Lastly, I use data from the MEPS 2002-2016 to analyze the impact of travel time to the usual source of care on the experience of having delayed or forgone needed care in the last 12 months. Random-effects ordered logistic regression is used to perform longitudinal analysis. The results show that when people need to travel more than 30 minutes to their usual source of medical care, the odds of having experienced delayed care or having experienced forgone necessary medical care are expected to increase.

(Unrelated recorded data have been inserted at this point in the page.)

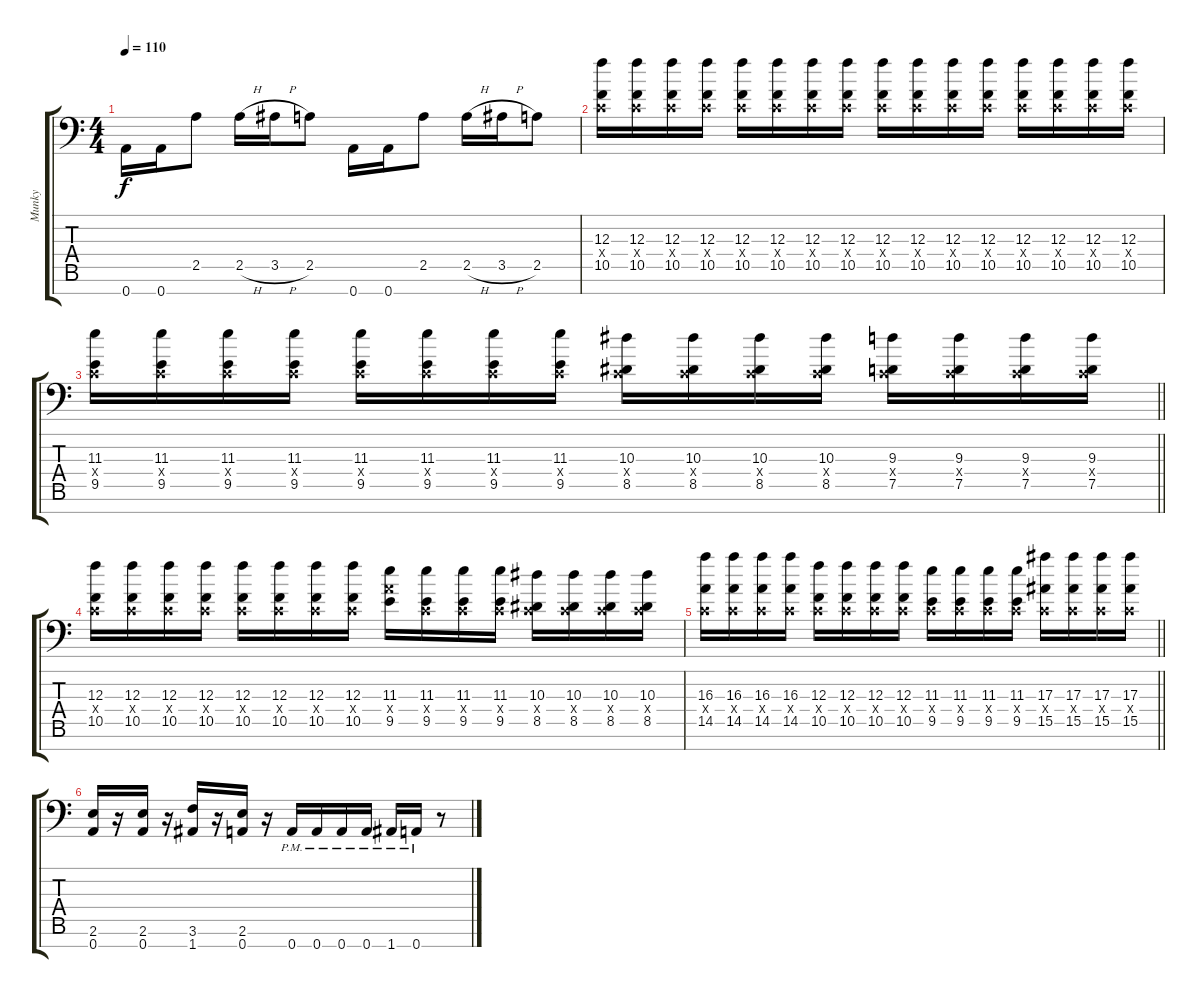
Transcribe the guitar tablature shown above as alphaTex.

\track ("Munky" "Munky") {instrument distortionguitar}
\staff {score tabs}
\tuning (D4 A3 F3 C3 G2 D2 A1) {hide}
\ts (4 4)
\tempo 110
\clef f4
\ks c
0.7.16{dy f} 0.7.16 2.5.8 2.5{h}.16 3.5{h}.16 2.5.8 0.7.16 0.7.16 2.5.8 2.5{h}.16 3.5{h}.16 2.5.8 |
(12.3 0.4{x} 10.5).16 (12.3 0.4{x} 10.5).16 (12.3 0.4{x} 10.5).16 (12.3 0.4{x} 10.5).16 (12.3 0.4{x} 10.5).16 (12.3 0.4{x} 10.5).16 (12.3 0.4{x} 10.5).16 (12.3 0.4{x} 10.5).16 (12.3 0.4{x} 10.5).16 (12.3 0.4{x} 10.5).16 (12.3 0.4{x} 10.5).16 (12.3 0.4{x} 10.5).16 (12.3 0.4{x} 10.5).16 (12.3 0.4{x} 10.5).16 (12.3 0.4{x} 10.5).16 (12.3 0.4{x} 10.5).16 |
\barLineRight lightlight
(11.3 0.4{x} 9.5).16 (11.3 0.4{x} 9.5).16 (11.3 0.4{x} 9.5).16 (11.3 0.4{x} 9.5).16 (11.3 0.4{x} 9.5).16 (11.3 0.4{x} 9.5).16 (11.3 0.4{x} 9.5).16 (11.3 0.4{x} 9.5).16 (10.3 0.4{x} 8.5).16 (10.3 0.4{x} 8.5).16 (10.3 0.4{x} 8.5).16 (10.3 0.4{x} 8.5).16 (9.3 0.4{x} 7.5).16 (9.3 0.4{x} 7.5).16 (9.3 0.4{x} 7.5).16 (9.3 0.4{x} 7.5).16 |
(12.3 0.4{x} 10.5).16{volume 10} (12.3 0.4{x} 10.5).16 (12.3 0.4{x} 10.5).16 (12.3 0.4{x} 10.5).16 (12.3 0.4{x} 10.5).16 (12.3 0.4{x} 10.5).16 (12.3 0.4{x} 10.5).16 (12.3 0.4{x} 10.5).16 (11.3 9.4{x} 9.5).16 (11.3 0.4{x} 9.5).16 (11.3 0.4{x} 9.5).16 (11.3 0.4{x} 9.5).16 (10.3 0.4{x} 8.5).16 (10.3 0.4{x} 8.5).16 (10.3 0.4{x} 8.5).16 (10.3 0.4{x} 8.5).16 |
\barLineRight lightlight
(16.3 0.4{x} 14.5).16 (16.3 0.4{x} 14.5).16 (16.3 0.4{x} 14.5).16 (16.3 0.4{x} 14.5).16 (12.3 0.4{x} 10.5).16 (12.3 0.4{x} 10.5).16 (12.3 0.4{x} 10.5).16 (12.3 0.4{x} 10.5).16 (11.3 0.4{x} 9.5).16 (11.3 0.4{x} 9.5).16 (11.3 0.4{x} 9.5).16 (11.3 0.4{x} 9.5).16 (17.3 0.4{x} 15.5).16 (17.3 0.4{x} 15.5).16 (17.3 0.4{x} 15.5).16 (17.3 0.4{x} 15.5).16 |
(2.6 0.7).16 r.16 (2.6 0.7).16 r.16 (3.6 1.7).16 r.16 (2.6 0.7).16 r.16 0.7{pm}.16 0.7{pm}.16 0.7{pm}.16 0.7{pm}.16 1.7{pm}.16 0.7{pm}.16 r.8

In sum, the results of this dissertation reveal a significant impact of mobility (access to transportation resources) and travel time on healthcare access. Although it cannot be proven, the results are suggestive that there is no clear evidence that spatial distance plays an important role in preventing healthcare access. Based on the findings, policies that help improve people’s access to transportation resources are discussed. In particular, facilitating automobile ownership by supporting nonprofit organizations that promote affordable car ownership programs and relaxing welfare asset test limits for the low-income, using ridehailing services, developing public transit services in urban areas, developing more transportation programs such as nonemergency medical transportation (NEMT), and using telecommunication technologies to deliver healthcare are discussed.